Le Caire a intensifié ses contacts diplomatiques avec des États arabes et islamiques pour rallier un soutien au projet de résolution américain sur Gaza au Conseil de sécurité de l'ONU. Cet effort intervient alors que les conditions humanitaires se dégradent à Gaza en raison de violentes tempêtes hivernales affectant 1,5 million de personnes déplacées au 36e jour d'un cessez-le-feu fragile. Des sources égyptiennes l'ont qualifié de campagne régionale coordonnée visant à faire adopter la résolution ou du moins à obtenir un large soutien international.
Des sources égyptiennes rapportent que Le Caire a mené des contacts diplomatiques intensifs ces dernières heures avec plusieurs États arabes et islamiques pour mobiliser un soutien au projet de résolution américain sur Gaza au Conseil de sécurité de l'ONU. La résolution se concentre sur des dispositions essentielles liées au plan de paix de Charm el-Cheikh, visant son adoption ou du moins un large consensus international.
À Gaza, des tempêtes hivernales sévères ont aggravé le sort des déplacés, avec de fortes pluies et des vents violents inondant des dizaines de tentes à Gaza-Ville, dans la région centrale et à Khan Younis. La Défense civile de Gaza a signalé avoir reçu de nombreux appels à l'aide de familles affectées. La présidence palestinienne a exhorté la communauté internationale, en particulier les États-Unis et les États garants du cessez-le-feu, à faire pression sur Israël pour autoriser l'entrée de maisons préfabriquées, de tentes et de matériaux essentiels pour l'abri. Elle a accusé Israël d'imposer des restrictions empêchant le gouvernement palestinien de fournir une aide adéquate pour l'abri, avertissant que les tentes restantes sont déchirées et incapables de résister à la pluie, mettant en danger les enfants, les femmes et les personnes âgées.
Le Hamas a appelé la Ligue arabe et l'Organisation de la coopération islamique à prendre une position claire sur ce qu'il a qualifié de « catastrophe humanitaire aggravée » à Gaza. Le porte-parole Hazem Qassem a déclaré que les résidents « subissent une forme de génocide même après l'annonce d'un cessez-le-feu », citant les restrictions persistantes sur l'aide, la reconstruction bloquée et un blocus prolongé. Le bureau média du gouvernement de Gaza a indiqué qu'Israël n'a pas respecté ses engagements, n'autorisant que 25 % des fournitures alimentaires et médicales convenues et environ 10 % du carburant requis. Il a estimé que Gaza a urgemment besoin de 250 000 tentes et 100 000 maisons mobiles pour un abri temporaire.

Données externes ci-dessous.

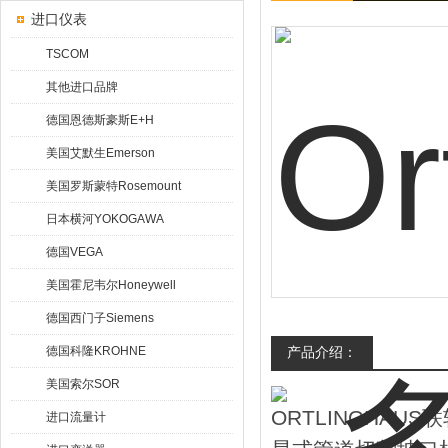
进口仪表
TSCOM
其他进口品牌
德国恩德斯豪斯E+H
美国艾默生Emerson
美国罗斯蒙特Rosemount
日本横河YOKOGAWA
德国VEGA
美国霍尼韦尔Honeywell
德国西门子Siemens
德国科隆KROHNE
产品介绍：
美国索尔SOR
ORTLINGHAUS
进口流量计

Le Bureau de la coordination des affaires humanitaires de l'ONU a mis en garde contre la présence généralisée d'explosifs non explosés à Gaza, tandis que environ 16 500 personnes nécessitent des traitements médicaux indisponibles dans l'enclave. Par ailleurs, The New York Times a rapporté que l'envoyé américain pour le Moyen-Orient, Steve Witkoff, prévoit une réunion avec le haut responsable du Hamas, Khalil al-Hayya, pour discuter des arrangements de cessez-le-feu et des questions d'après-guerre, bien qu'aucune date ne soit fixée. CNN a cité deux sources israéliennes affirmant que l'administration Trump presse Israël d'accélérer les décisions concernant les combattants du Hamas à Rafah, y compris une proposition antérieure de les relocaliser dans un pays tiers.
Ces développements font suite à la récupération par Israël de tous ses otages vivants et de la plupart des dépouilles détenues par l'aile militaire du Hamas, y compris le corps du colonel Asaf Hamami, l'un des officiers de haut rang capturés. Les analystes notent que l'échange de prisonniers est l'élément le moins complexe du cessez-le-feu, avec des questions plus controversées sur la gouvernance de Gaza et les droits palestiniens plus larges à venir. The Guardian a rapporté que les États-Unis élaborent un cadre d'après-guerre divisant Gaza en une « zone verte » sous surveillance directe israélienne et internationale pour la reconstruction et une « zone rouge » sous mesures de sécurité temporaires. La radio publique israélienne Kan a indiqué que l'armée prépare un plan pour désarmer de force le Hamas si la proposition américaine ne reçoit pas un soutien suffisant du Conseil de sécurité.
Le Conseil devrait voter sur la résolution américaine lundi, après que Washington a intensifié son lobbying face aux objections de la Russie et de la Chine et à un projet concurrent de Moscou. Cette offensive diplomatique intervient près de deux ans après le lancement par Israël de sa campagne militaire dévastatrice sur Gaza le 8 octobre 2023, tuant plus de 69 000 Palestiniens, en blessant 170 000, détruisant environ 90 % des infrastructures civiles, avec des pertes dépassant 70 milliards de dollars.